Comment Re:systemd hatred (Score 1) 403

its adoption will force a *lot* of people who don't want it to either suffer through it or suffer through migration to another OS. That is reason enough not to adopt it.

How is it something to 'suffer through'. Read a man page or two, and you should be able to admin it and gain the benefits it provides (eg. cgroups configured by default).

Running systemd on all my personal machines and my workstation at the office, I haven't experiened any problems. We'll be upgrading systems in the coming months, and I see no reason to avoid systemd.

Comment Re:pfsense (Score 1) 403

it's the dependencies thats a real problem.

Which dependencies exactly? About the only new dependency vs. the previous init system on this distro is: dbus

There are separate projects out there that literally do every single thing systemd does without making it un modular and non posix compliant and have code that is readable.

Please provide a link or a name for one project that has at least all of the useful functionality that systemd has.

Then you have some major projects like gnome where are going to require systemd.

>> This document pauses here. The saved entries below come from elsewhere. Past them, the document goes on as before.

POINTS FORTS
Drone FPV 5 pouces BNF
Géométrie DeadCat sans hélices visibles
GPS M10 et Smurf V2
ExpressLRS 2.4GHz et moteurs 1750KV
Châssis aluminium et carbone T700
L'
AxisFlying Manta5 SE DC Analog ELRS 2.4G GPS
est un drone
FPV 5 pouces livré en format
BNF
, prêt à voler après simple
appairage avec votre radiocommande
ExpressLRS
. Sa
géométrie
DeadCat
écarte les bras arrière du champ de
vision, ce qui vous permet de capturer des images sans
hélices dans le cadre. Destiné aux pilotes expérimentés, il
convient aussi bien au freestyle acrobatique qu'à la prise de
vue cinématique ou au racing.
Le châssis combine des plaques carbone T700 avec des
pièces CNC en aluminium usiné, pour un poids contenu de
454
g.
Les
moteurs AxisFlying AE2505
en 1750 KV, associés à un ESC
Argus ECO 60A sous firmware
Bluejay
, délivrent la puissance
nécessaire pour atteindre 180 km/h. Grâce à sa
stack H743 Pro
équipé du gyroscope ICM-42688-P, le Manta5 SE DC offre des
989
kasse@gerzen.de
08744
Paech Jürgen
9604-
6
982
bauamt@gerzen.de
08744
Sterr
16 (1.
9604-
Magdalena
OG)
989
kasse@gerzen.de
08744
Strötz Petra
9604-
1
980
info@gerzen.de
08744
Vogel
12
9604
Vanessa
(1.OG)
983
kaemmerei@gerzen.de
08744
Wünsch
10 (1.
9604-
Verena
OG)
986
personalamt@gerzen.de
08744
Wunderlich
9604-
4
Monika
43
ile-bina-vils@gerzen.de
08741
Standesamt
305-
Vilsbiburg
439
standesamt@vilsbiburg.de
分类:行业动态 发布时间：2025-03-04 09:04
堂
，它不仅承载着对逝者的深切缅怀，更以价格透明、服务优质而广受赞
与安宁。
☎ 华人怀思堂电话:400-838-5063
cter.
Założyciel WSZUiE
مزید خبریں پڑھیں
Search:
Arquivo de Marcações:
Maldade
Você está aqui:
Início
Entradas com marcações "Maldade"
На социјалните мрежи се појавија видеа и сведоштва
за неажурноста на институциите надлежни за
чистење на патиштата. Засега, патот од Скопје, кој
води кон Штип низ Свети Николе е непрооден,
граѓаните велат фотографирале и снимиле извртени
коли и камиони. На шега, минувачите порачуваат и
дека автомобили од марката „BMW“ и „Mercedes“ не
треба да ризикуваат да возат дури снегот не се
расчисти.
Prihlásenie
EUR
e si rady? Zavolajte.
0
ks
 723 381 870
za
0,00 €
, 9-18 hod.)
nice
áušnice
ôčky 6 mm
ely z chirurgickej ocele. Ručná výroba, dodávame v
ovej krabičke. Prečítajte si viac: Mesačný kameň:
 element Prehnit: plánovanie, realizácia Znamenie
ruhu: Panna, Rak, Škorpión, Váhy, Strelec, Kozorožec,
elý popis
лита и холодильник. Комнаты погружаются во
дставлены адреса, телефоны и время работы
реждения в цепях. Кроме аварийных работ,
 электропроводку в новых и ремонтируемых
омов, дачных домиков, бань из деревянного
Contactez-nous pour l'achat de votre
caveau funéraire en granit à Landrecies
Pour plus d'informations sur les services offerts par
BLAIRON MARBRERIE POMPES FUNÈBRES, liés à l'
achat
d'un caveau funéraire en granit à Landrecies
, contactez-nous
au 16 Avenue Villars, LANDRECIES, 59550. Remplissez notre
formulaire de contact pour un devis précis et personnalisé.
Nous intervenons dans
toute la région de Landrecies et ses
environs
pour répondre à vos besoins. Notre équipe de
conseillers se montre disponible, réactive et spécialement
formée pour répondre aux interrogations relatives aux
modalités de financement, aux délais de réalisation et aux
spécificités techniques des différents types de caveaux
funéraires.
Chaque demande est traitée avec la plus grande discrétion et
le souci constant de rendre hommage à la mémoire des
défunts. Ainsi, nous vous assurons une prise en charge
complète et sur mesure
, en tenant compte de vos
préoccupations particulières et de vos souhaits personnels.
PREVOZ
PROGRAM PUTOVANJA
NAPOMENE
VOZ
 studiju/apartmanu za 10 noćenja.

Its not a big deal for BSD though. some developers are almost done with systembsd which emulates systemd without actually installing it allowing the depend software to be used without inheriting things like PAM for authentication and other things that are not liked and not actually giving control of the system over to it.

And GNOME developers will just ignore any bugs related to functionality not available on BSD and just stubbed in systembsd ...

I have systemd on all of my personal linux boxes (my laptop, wife's laptop, media player, NAS), and it hasn't introduced any issues while resulting in all machines booting faster and provided many more features.